QUOTED PASSAGE |
************
There have been a lot of interesting happenings at Tennessee Commerce Bancorp (NASDAQ:TNCC) over the last few days. First, the company announced Wednesday that three of its 13 directors had resigned from the board over disagreements on executive compensation. The next day, the company announced another quarter of blow-out earnings.

The market is pretty much ignoring the resignations and loving the earnings. I'm more curious about the resignations, because it's very uncommon to see almost one-quarter of a company's board resign in one fell swoop. One board member's resignation? Sure. Or maybe a few over a period of months, but three within a couple of days of each other and bundled up in one press release is about as abnormal as, well, directors standing up to executives at all.

The company's proxy statement from May doesn't show executive compensation that I would consider egregious. Given the performance of the business in the past year I'd say the executive team was a relative bargain.

That said, not all is right with the board of directors or the compensation committee at Tennessee Commerce, and the compensation given to execs in 2006 has very much changed in 2007. The timeline of the various announcements since the proxy was released does not lend credibility to management.

It all starts with the June 7 filing the company made with the SEC to report that the Nasdaq had notified the company on June 1 that it was out of compliance with listing regulations for its compensation committee. In a nutshell, the regulations require the compensation committee to be comprised entirely of independent directors and Tennessee Commerce had executives on its committee. The company agreed to take steps to get in compliance.

It gets a bit more interesting in the June 26 filing, where the company announced that the salaries of its executives had all approximately been doubled in a June 1 board decision. It's a bit fishy that the salaries were changed the same day the company received its notice from the SEC, but the salary increases were also made retroactive to Jan. 1.

In another interesting twist of timing the company waited until Thursday to file the text of the three resignation letters with the SEC, at about the same time it announced its earnings. This is a day after it had filed the notice of the resignations and one to three days after having received the resignation notices. The letter from Fowler H . Low is the most critical of the company's compensation committee, the recently approved executive compensation packages, and how executives sold the plan to board members.

The resignations and earnings release are all bunched together over a period of 72 hours, so it's hard to cry foul too loudly. But the order of the releases over the last few days combined with timing of the notification from Nasdaq and the retroactive change in compensation couldn't be much more suspicious.

What's really sad here is that I had Tennessee Commerce on my watch list. The company has a very unique business model for focusing on small businesses and providers of professional services, and to date the company has been quite successful. I have nothing against banking titans like Suntrust (NYSE:STI) or Wachovia (NYSE:WB), and I'm a bit disappointed to move Tennessee Commerce down on my watch list.

That disappointment is more than made up for by the fact that the three board members stood up for shareholders against what they believed was an unfair process for shareholders. It's uncommon for directors to publicly question executives, and former directors Low, Winston C. Hickman, and Regg E. Swanson deserve thank you notes from shareholders for shining a little light on the process.

Nathan Parmelee doesn't own shares in any of the companies mentioned. The Motley Fool has an ironclad disclosure policy.
************
QUESTIONS |
1. Return the passage of the Tennessee Commerce board piece from "It all starts" to "retroactive to Jan. 1.", word for word.
2. Sum up the Tennessee Commerce board piece in two sentences.

ENTRIES SUPPLIED |
************
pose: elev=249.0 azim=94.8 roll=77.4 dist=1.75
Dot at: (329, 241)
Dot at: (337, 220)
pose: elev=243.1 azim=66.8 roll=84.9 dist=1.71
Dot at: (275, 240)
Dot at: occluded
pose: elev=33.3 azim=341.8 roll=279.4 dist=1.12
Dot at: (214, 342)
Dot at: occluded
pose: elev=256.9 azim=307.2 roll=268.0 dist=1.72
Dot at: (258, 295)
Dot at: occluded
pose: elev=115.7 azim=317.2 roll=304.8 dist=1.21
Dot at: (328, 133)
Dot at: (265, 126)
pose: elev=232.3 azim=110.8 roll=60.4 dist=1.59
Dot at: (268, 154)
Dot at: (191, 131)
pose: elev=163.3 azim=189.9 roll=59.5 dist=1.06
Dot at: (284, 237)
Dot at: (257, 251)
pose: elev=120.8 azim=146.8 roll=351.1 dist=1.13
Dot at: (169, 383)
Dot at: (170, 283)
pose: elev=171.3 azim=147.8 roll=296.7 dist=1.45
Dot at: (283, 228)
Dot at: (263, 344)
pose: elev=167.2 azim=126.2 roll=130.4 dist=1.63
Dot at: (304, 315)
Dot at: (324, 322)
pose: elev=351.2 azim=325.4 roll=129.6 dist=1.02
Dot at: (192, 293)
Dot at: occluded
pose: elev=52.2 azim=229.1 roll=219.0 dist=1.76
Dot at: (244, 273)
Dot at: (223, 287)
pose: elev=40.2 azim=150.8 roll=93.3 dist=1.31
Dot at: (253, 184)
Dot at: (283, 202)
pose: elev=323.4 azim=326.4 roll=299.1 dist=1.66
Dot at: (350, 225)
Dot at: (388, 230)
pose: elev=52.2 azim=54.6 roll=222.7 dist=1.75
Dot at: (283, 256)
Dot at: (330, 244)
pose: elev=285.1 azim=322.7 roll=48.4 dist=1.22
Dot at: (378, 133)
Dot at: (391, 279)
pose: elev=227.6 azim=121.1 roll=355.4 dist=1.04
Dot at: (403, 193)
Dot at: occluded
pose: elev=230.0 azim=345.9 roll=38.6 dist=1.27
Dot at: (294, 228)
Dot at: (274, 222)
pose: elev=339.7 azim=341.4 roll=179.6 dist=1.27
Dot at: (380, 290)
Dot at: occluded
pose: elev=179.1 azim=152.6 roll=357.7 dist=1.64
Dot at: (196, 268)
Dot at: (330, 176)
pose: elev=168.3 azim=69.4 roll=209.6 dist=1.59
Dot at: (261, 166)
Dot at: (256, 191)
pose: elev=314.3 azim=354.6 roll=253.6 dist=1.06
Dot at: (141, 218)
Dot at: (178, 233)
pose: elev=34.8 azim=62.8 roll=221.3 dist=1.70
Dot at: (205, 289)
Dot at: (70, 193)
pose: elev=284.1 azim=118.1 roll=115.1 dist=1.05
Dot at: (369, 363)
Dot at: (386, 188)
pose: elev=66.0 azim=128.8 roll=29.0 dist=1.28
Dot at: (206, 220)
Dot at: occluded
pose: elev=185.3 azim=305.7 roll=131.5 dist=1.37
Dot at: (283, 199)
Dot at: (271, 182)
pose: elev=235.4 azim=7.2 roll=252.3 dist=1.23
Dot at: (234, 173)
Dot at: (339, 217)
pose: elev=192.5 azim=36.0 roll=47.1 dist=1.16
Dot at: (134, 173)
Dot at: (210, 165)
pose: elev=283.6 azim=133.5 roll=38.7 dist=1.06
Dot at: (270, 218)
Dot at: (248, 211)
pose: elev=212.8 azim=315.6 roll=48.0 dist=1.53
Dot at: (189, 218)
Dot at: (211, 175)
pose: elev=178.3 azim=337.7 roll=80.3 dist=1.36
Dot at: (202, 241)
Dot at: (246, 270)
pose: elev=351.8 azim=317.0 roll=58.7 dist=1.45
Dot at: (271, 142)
************
SOLUTIONS FOR EACH TASK |
1.
It all starts with the June 7 filing the company made with the SEC to report that the Nasdaq had notified the company on June 1 that it was out of compliance with listing regulations for its compensation committee. In a nutshell, the regulations require the compensation committee to be comprised entirely of independent directors and Tennessee Commerce had executives on its committee. The company agreed to take steps to get in compliance.

It gets a bit more interesting in the June 26 filing, where the company announced that the salaries of its executives had all approximately been doubled in a June 1 board decision. It's a bit fishy that the salaries were changed the same day the company received its notice from the SEC, but the salary increases were also made retroactive to Jan. 1.

2. Tennessee Commerce Bancorp announced that three of its 13 directors had quit the board over disagreements on executive pay, and the next day it reported another quarter of blow-out earnings. The writer finds the timing suspicious because executive salaries were roughly doubled, retroactive to Jan. 1, in a June 1 board decision, the same day Nasdaq notified the company that its compensation committee broke listing rules, and the writer praises the departing directors for standing up for shareholders.